• 7 months ago
The federal government has announced that HECS will be indexed by the lower of the WPI or the CPI, but what does this mean for the amount you owe?
Transcript
00:00 The federal government has announced big changes to HECS starting in June.
00:04 So what does this mean for your debt?
00:06 Student loans are usually indexed according to the Consumer Price Index, or CPI,
00:11 which measures the change in the cost of a metaphorical basket of consumer goods
00:15 (bread, shoes, transport, houses).
00:18 Last year, the CPI went up 7.1%,
00:21 while wages, measured by the Wage Price Index, or WPI, only rose by 3.2%.
00:27 From this year, the government wants HECS to be indexed at the lower of the two,
00:31 hopefully preventing the indexation rate from outstripping wage growth.
00:35 But at 3.2%, that's still the highest indexation rate since 2009.
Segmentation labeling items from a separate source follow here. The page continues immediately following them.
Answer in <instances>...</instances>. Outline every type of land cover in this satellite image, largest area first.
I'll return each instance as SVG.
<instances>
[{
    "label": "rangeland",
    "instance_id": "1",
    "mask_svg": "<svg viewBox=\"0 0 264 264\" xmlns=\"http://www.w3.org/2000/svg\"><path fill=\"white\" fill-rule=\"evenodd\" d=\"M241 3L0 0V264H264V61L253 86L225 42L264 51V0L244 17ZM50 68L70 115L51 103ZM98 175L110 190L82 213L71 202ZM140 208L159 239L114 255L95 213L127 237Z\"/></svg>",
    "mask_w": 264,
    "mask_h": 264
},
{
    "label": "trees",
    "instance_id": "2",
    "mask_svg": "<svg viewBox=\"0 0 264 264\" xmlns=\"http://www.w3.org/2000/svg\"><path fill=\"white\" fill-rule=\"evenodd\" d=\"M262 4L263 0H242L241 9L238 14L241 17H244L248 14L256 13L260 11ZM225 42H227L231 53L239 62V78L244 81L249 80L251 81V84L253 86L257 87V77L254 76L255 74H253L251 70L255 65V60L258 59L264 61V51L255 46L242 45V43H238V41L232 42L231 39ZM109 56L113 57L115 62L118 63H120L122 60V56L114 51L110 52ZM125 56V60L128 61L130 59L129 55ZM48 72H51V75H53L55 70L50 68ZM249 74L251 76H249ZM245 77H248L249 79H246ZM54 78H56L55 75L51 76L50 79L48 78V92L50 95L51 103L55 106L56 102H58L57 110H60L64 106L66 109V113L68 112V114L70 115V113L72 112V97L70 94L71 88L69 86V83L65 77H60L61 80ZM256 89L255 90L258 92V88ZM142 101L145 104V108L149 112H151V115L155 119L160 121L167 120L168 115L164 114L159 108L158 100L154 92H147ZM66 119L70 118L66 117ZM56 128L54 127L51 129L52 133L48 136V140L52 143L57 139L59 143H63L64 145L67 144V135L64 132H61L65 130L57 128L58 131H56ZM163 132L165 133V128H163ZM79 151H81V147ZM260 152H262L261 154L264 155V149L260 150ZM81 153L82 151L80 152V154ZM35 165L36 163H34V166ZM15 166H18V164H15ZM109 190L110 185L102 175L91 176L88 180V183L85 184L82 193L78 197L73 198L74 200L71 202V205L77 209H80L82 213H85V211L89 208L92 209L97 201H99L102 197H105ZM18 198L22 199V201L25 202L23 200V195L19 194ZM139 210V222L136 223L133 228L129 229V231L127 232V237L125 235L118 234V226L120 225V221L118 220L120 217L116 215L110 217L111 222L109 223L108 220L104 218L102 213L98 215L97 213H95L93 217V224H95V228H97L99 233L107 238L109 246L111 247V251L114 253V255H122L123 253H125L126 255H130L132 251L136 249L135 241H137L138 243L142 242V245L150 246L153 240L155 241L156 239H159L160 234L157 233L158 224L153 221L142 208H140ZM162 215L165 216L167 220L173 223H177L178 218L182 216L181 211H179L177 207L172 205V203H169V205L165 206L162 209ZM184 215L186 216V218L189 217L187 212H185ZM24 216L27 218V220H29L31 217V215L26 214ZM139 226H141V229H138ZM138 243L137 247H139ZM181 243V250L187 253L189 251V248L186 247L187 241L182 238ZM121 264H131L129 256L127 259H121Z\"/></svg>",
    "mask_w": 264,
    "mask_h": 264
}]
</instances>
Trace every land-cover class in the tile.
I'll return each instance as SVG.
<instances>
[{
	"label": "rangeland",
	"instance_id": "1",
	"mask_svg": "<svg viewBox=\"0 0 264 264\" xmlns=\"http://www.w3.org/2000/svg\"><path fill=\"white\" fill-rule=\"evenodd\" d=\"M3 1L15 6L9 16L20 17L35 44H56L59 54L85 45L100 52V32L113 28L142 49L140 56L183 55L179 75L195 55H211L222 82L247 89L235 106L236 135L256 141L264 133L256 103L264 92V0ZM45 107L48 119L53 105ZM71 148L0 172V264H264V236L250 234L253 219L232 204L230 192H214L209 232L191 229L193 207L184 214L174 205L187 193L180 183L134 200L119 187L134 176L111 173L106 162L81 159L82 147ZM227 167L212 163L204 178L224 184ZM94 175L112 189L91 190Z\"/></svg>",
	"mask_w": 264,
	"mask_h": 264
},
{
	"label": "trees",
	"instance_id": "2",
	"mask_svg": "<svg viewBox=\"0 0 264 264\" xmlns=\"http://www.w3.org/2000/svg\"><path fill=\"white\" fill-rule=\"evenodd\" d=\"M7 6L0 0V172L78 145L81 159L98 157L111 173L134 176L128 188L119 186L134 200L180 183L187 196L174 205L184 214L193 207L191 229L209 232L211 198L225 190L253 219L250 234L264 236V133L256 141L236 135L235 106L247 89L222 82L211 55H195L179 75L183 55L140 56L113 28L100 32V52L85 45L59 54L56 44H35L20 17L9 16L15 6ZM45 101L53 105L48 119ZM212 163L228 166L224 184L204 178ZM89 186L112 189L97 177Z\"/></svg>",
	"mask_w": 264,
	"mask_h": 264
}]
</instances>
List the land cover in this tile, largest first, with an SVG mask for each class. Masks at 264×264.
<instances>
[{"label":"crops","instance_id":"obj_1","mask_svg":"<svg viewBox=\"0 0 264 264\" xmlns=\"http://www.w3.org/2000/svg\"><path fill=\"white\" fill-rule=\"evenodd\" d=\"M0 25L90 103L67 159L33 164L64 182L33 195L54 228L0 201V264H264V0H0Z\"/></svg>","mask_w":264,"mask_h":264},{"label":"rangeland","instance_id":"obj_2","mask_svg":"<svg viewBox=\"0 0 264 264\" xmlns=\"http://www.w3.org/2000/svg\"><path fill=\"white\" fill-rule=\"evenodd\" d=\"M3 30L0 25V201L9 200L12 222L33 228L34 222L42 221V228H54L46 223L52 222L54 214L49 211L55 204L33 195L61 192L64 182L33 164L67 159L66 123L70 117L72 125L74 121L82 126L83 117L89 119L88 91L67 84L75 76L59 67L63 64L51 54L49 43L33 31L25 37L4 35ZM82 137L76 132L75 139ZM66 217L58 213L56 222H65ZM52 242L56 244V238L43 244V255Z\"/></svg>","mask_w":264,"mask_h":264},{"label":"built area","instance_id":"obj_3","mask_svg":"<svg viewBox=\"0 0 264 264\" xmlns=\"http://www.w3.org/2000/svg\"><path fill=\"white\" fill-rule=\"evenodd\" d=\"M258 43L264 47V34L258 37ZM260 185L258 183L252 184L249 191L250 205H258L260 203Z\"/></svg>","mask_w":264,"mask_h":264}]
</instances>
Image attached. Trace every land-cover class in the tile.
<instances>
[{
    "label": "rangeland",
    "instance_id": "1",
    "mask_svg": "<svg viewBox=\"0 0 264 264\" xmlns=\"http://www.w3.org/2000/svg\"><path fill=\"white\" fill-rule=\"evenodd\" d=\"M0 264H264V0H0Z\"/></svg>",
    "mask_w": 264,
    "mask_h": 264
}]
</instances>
00:40 The new system applies retroactively to last year,
00:45 so whatever you owed last June 1 will now be re-indexed at 3.2%,
00:49 replacing the original 7.1%.
00:52 If you'd had $100,000 of HECS debt, that difference amounts to over $3,500.
00:57 So where does that money go?
00:59 If you paid off your HECS debt last year,
01:01 you'll receive a tax credit that will be applied to any outstanding debts you have with the ATO.
01:05 If you don't owe the ATO any money, keep a lookout for a nice tax refund coming your way.
01:10 If you do still have HECS to pay off, the lump sum of your debt will go down slightly.
01:15 As of right now, the legislation needed to bring the WPI into the equation hasn't been passed into law.
01:21 If it gets through by June 1, HECS will be indexed at the CPI as usual,
01:25 and another round of credits will be issued.